## TASK DESCRIPTION
Would you please transcribe the data in full and exactly, excluding images?

======== GIVEN INFORMATION

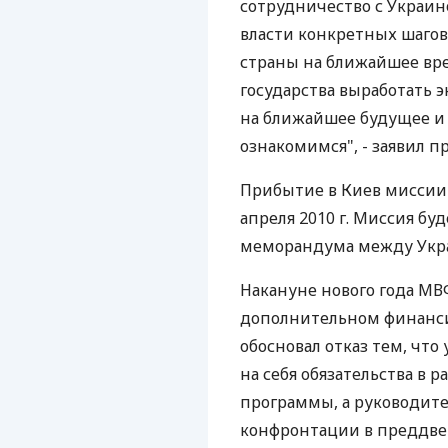
сотрудничество с Украин
власти конкретных шагов
страны на ближайшее вр
государства выработать 
на ближайшее будущее и 
ознакомимся", - заявил 
Прибытие в Киев миссии
апреля 2010 г. Миссия бу
меморандума между Укр
Накануне нового года МВ
дополнительном финанси
обосновал отказ тем, что
на себя обязательства в 
программы, а руководите
конфронтации в преддве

================

## RESPONSE BELOW
сотрудничество с Украин
власти конкретных шагов
страны на ближайшее вр
государства выработать 
на ближайшее будущее и 
ознакомимся", - заявил 
Прибытие в Киев миссии
апреля 2010 г. Миссия бу
меморандума между Укр
Накануне нового года МВ
дополнительном финанси
обосновал отказ тем, что
на себя обязательства в 
программы, а руководите
конфронтации в преддве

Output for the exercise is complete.